Fleury’s contract is set to expire this offseason, and his $7 million commitment can be shaved down through salary retention and sending another player Chicago’s way, meaning that this isn’t an impossible trade to facilitate. While general manager Joe Sakic has demonstrated the cunning required to maneuver around a strict cap structure, MacKinnon’s future contract represents the biggest test of his managerial tenure. Can they afford to let the surplus-value afforded by MacKinnon’s current pact go to waste by ignoring their greatest flaw?
Fleury Brings Key Playoff Experience to Avalanche Crease
Where Fleury differentiates himself from the rest of the goalie market is his wealth of postseason experience as one of the most decorated goaltenders of this generation. He’s been a part of five Stanley Cup Final runs and three championships split between the Pittsburgh Penguins and Vegas Golden Knights, and his experience could be a boon for an Avalanche squad struggling to pass the second-round hurdle.
Since making his postseason debut in the 2006-07 season, the Quebec native has played in (160) and won (90) the most playoff games in the NHL, posting a .912 SV% (19th) over the course of his postseason career. That towers over Kuemper’s playoff portfolio (18 games), and Fleury’s enjoyed recent success to boot (.918 SV% in 16 games last year), including vanquishing the Avalanche in a thrilling six-game second-round series in the 2021 Playoffs.
Since leading the Golden Knights to an unexpected berth in the Stanley Cup final in their inaugural season, Fleury ranks second in wins (28) and ninth in SV% (.920) among qualified goaltenders (minimum 14 playoff games). It’s arguable that he’s been better in the twilight of his career, rather than in the prime of his youth. Is that wealth of recent success enough to entice the Avalanche into parting ways with valuable assets?

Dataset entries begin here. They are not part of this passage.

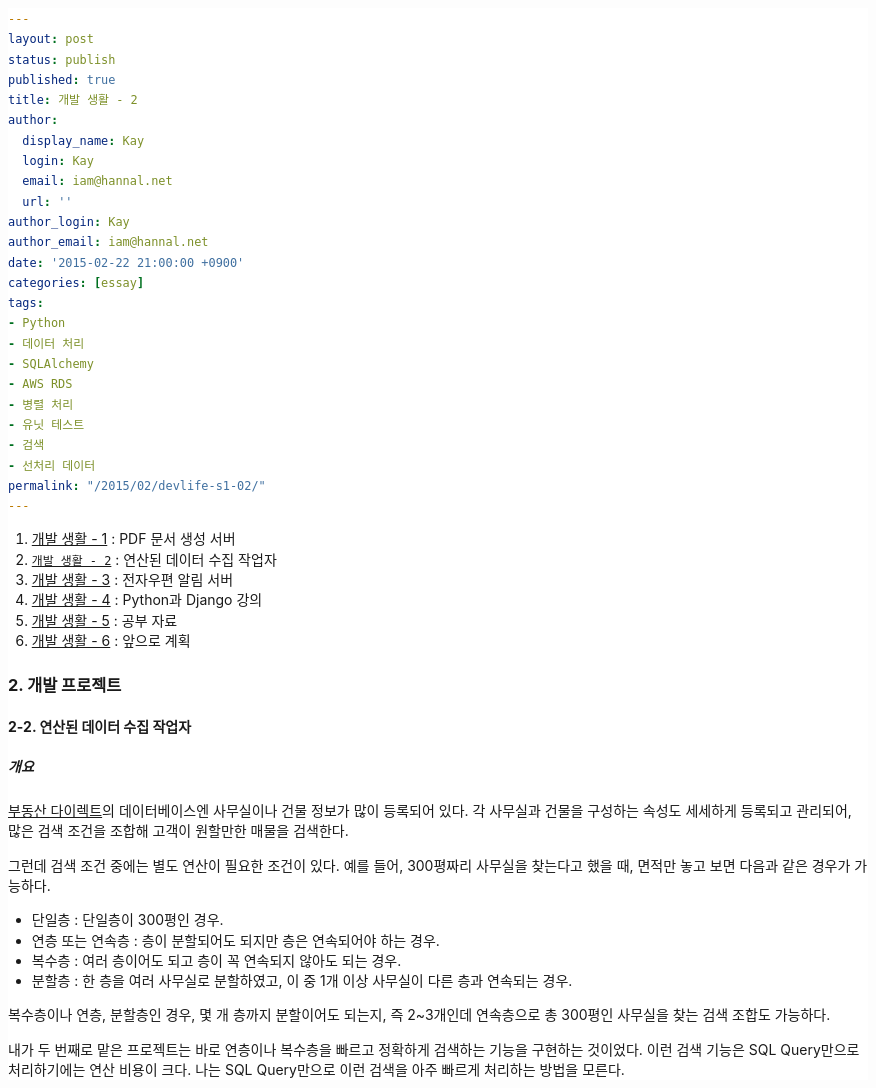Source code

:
 ```yaml
---
layout: post
status: publish
published: true
title: 개발 생활 - 2
author:
  display_name: Kay
  login: Kay
  email: iam@hannal.net
  url: ''
author_login: Kay
author_email: iam@hannal.net
date: '2015-02-22 21:00:00 +0900'
categories: [essay]
tags:
- Python
- 데이터 처리
- SQLAlchemy
- AWS RDS
- 병렬 처리
- 유닛 테스트
- 검색
- 선처리 데이터
permalink: "/2015/02/devlife-s1-02/"
---
```


1. [개발 생활 - 1](http://blog.hannal.com/2015/02/devlife-s1-01/) : PDF 문서 생성 서버
2. [`개발 생활 - 2`](http://blog.hannal.com/2015/02/devlife-s1-02/) : 연산된 데이터 수집 작업자
3. [개발 생활 - 3](http://blog.hannal.com/2015/03/devlife-s1-03/) : 전자우편 알림 서버
4. [개발 생활 - 4](http://blog.hannal.com/2015/03/devlife-s1-04/) : Python과 Django 강의
5. [개발 생활 - 5](http://blog.hannal.com/2015/03/devlife-s1-05/) : 공부 자료
6. [개발 생활 - 6](http://blog.hannal.com/2015/03/devlife-s1-06/) : 앞으로 계획

### 2. 개발 프로젝트

#### 2-2. 연산된 데이터 수집 작업자

##### 개요

[부동산 다이렉트](http://www.rsquare.co.kr)의 데이터베이스엔 사무실이나 건물 정보가 많이 등록되어 있다. 각 사무실과 건물을 구성하는 속성도 세세하게 등록되고 관리되어, 많은 검색 조건을 조합해 고객이 원할만한 매물을 검색한다.

그런데 검색 조건 중에는 별도 연산이 필요한 조건이 있다. 예를 들어, 300평짜리 사무실을 찾는다고 했을 때, 면적만 놓고 보면 다음과 같은 경우가 가능하다.

- 단일층 : 단일층이 300평인 경우.
- 연층 또는 연속층 : 층이 분할되어도 되지만 층은 연속되어야 하는 경우.
- 복수층 : 여러 층이어도 되고 층이 꼭 연속되지 않아도 되는 경우.
- 분할층 : 한 층을 여러 사무실로 분할하였고, 이 중 1개 이상 사무실이 다른 층과 연속되는 경우.

복수층이나 연층, 분할층인 경우, 몇 개 층까지 분할이어도 되는지, 즉 2~3개인데 연속층으로 총 300평인 사무실을 찾는 검색 조합도 가능하다.

내가 두 번째로 맡은 프로젝트는 바로 연층이나 복수층을 빠르고 정확하게 검색하는 기능을 구현하는 것이었다. 이런 검색 기능은 SQL Query만으로 처리하기에는 연산 비용이 크다. 나는 SQL Query만으로 이런 검색을 아주 빠르게 처리하는 방법을 모른다.
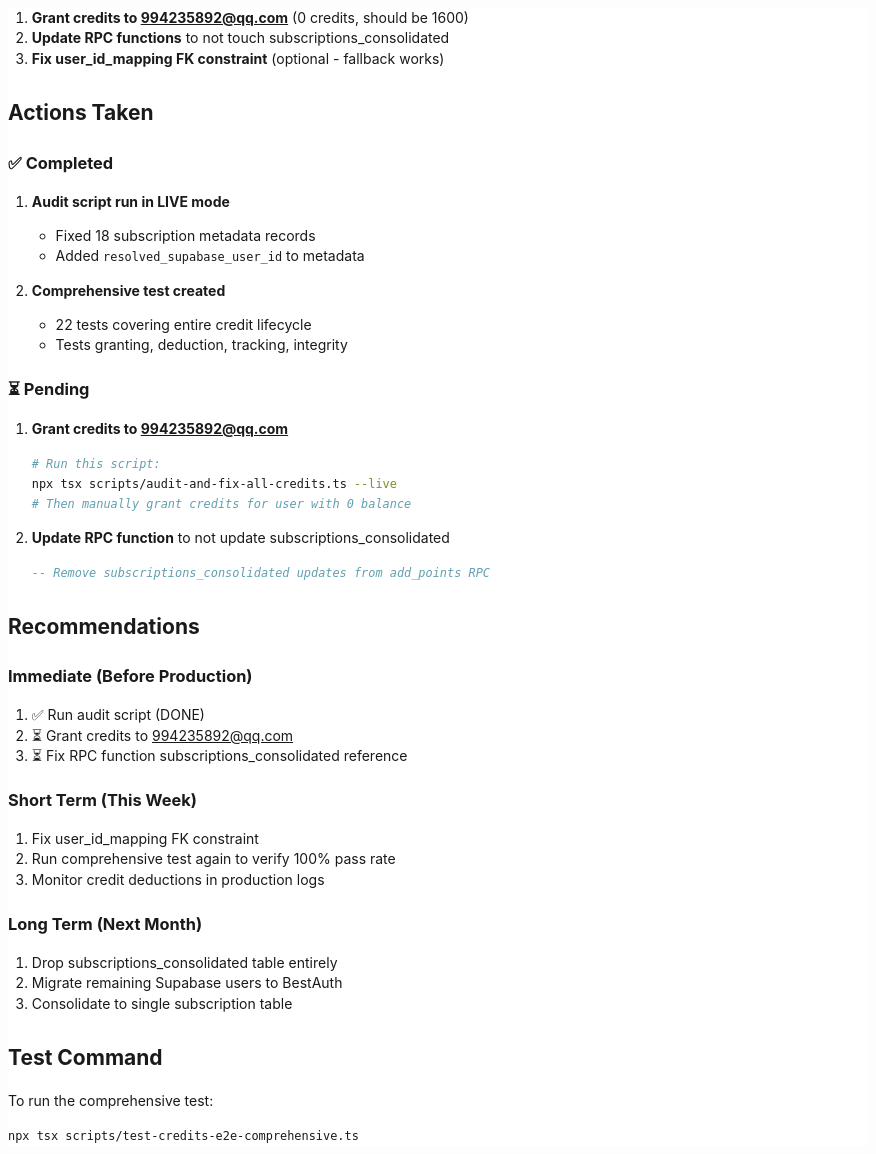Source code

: 1. **Grant credits to 994235892@qq.com** (0 credits, should be 1600)
2. **Update RPC functions** to not touch subscriptions_consolidated
3. **Fix user_id_mapping FK constraint** (optional - fallback works)

## Actions Taken

### ✅ Completed
1. **Audit script run in LIVE mode**
   - Fixed 18 subscription metadata records
   - Added `resolved_supabase_user_id` to metadata
   
2. **Comprehensive test created**
   - 22 tests covering entire credit lifecycle
   - Tests granting, deduction, tracking, integrity

### ⏳ Pending
1. **Grant credits to 994235892@qq.com**
   ```bash
   # Run this script:
   npx tsx scripts/audit-and-fix-all-credits.ts --live
   # Then manually grant credits for user with 0 balance
   ```

2. **Update RPC function** to not update subscriptions_consolidated
   ```sql
   -- Remove subscriptions_consolidated updates from add_points RPC
   ```

## Recommendations

### Immediate (Before Production)
1. ✅ Run audit script (DONE)
2. ⏳ Grant credits to 994235892@qq.com
3. ⏳ Fix RPC function subscriptions_consolidated reference

### Short Term (This Week)
1. Fix user_id_mapping FK constraint
2. Run comprehensive test again to verify 100% pass rate
3. Monitor credit deductions in production logs

### Long Term (Next Month)
1. Drop subscriptions_consolidated table entirely
2. Migrate remaining Supabase users to BestAuth
3. Consolidate to single subscription table

## Test Command

To run the comprehensive test:
```bash
npx tsx scripts/test-credits-e2e-comprehensive.ts
```

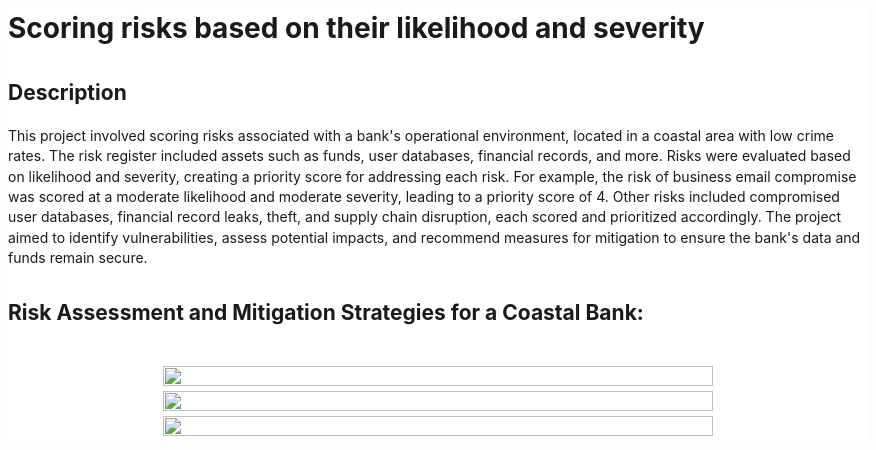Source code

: <h1>Scoring risks based on their likelihood and severity</h1>


<h2>Description</h2>
This project involved scoring risks associated with a bank's operational environment, located in a coastal area with low crime rates. The risk register included assets such as funds, user databases, financial records, and more. Risks were evaluated based on likelihood and severity, creating a priority score for addressing each risk. For example, the risk of business email compromise was scored at a moderate likelihood and moderate severity, leading to a priority score of 4. Other risks included compromised user databases, financial record leaks, theft, and supply chain disruption, each scored and prioritized accordingly. The project aimed to identify vulnerabilities, assess potential impacts, and recommend measures for mitigation to ensure the bank's data and funds remain secure.
<br />


<h2>Risk Assessment and Mitigation Strategies for a Coastal Bank:</h2>

<p align="center">
<br/>
<img src="https://imgur.com/4Ghr5n4.png" height="80%" width="80%" 
<br />
<br/>
<img src="https://imgur.com/h1NH9fK.png" height="80%" width="80%" 
<br />
<br/>
<img src="https://imgur.com/CCqaEy8.png" height="80%" width="80%" 
<br />
<br />

<!--
 ```diff
- text in red
+ text in green
! text in orange
# text in gray
@@ text in purple (and bold)@@
```
--!>
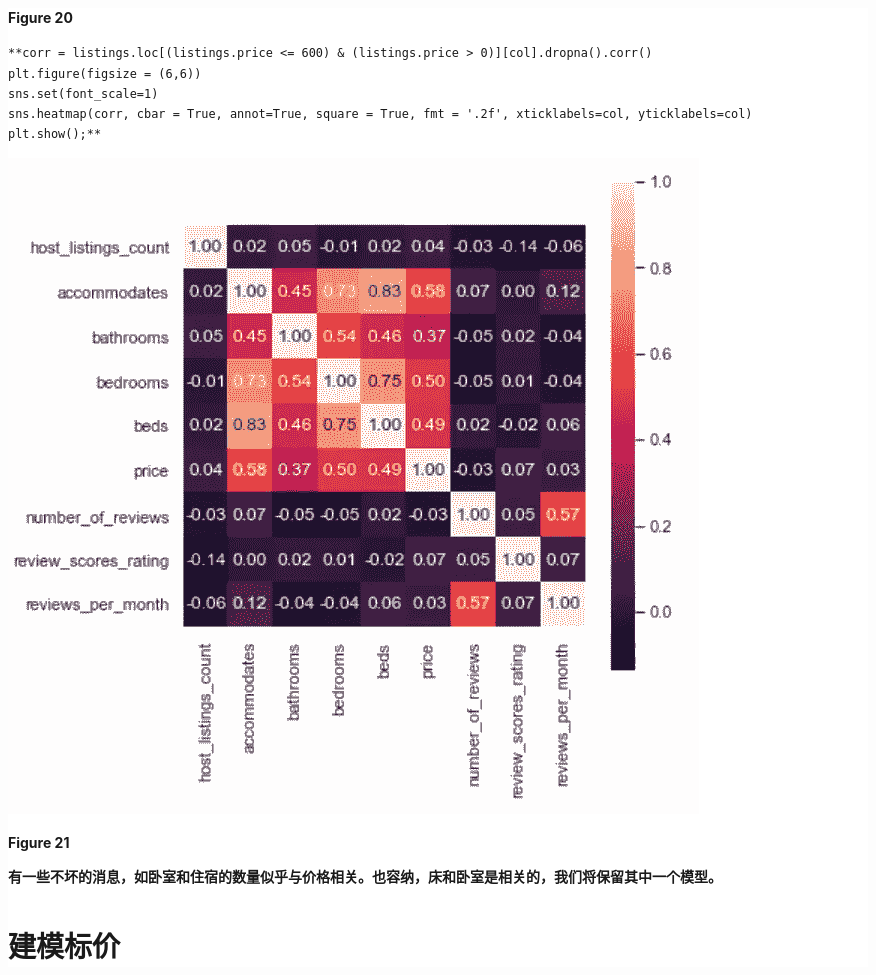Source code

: ****Figure 20****

```
**corr = listings.loc[(listings.price <= 600) & (listings.price > 0)][col].dropna().corr()
plt.figure(figsize = (6,6))
sns.set(font_scale=1)
sns.heatmap(corr, cbar = True, annot=True, square = True, fmt = '.2f', xticklabels=col, yticklabels=col)
plt.show();**
```

****![](img/f02671cd7990bcc3ad1b12708217b2fe.png)****

****Figure 21****

****有一些不坏的消息，如卧室和住宿的数量似乎与价格相关。也容纳，床和卧室是相关的，我们将保留其中一个模型。****

# ****建模标价****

Is Fleury the Answer in Net for Colorado?
It’s entirely possible that Fleury is beyond his best-before date, and the Avalanche could be buying what is the tail end of a storied career. Further, the potential for one of Kuemper or Francouz to return to form and make the net their own is something that could give Colorado’s management group pause on pulling the trigger on a significant deadline deal. Additionally, several more cost-effective options are likely to enter the trade market, leaving the Avalanche with more resources to strengthen its roster in other areas. It’s an important decision fraught with several complicating factors, but that’s never stopped Joe Sakic from calling his shot before, and I bet that isn’t going to stop him now. The question remains, is Fleury his equivalent of the Patrick Roy trade? Food for thought, dear readers.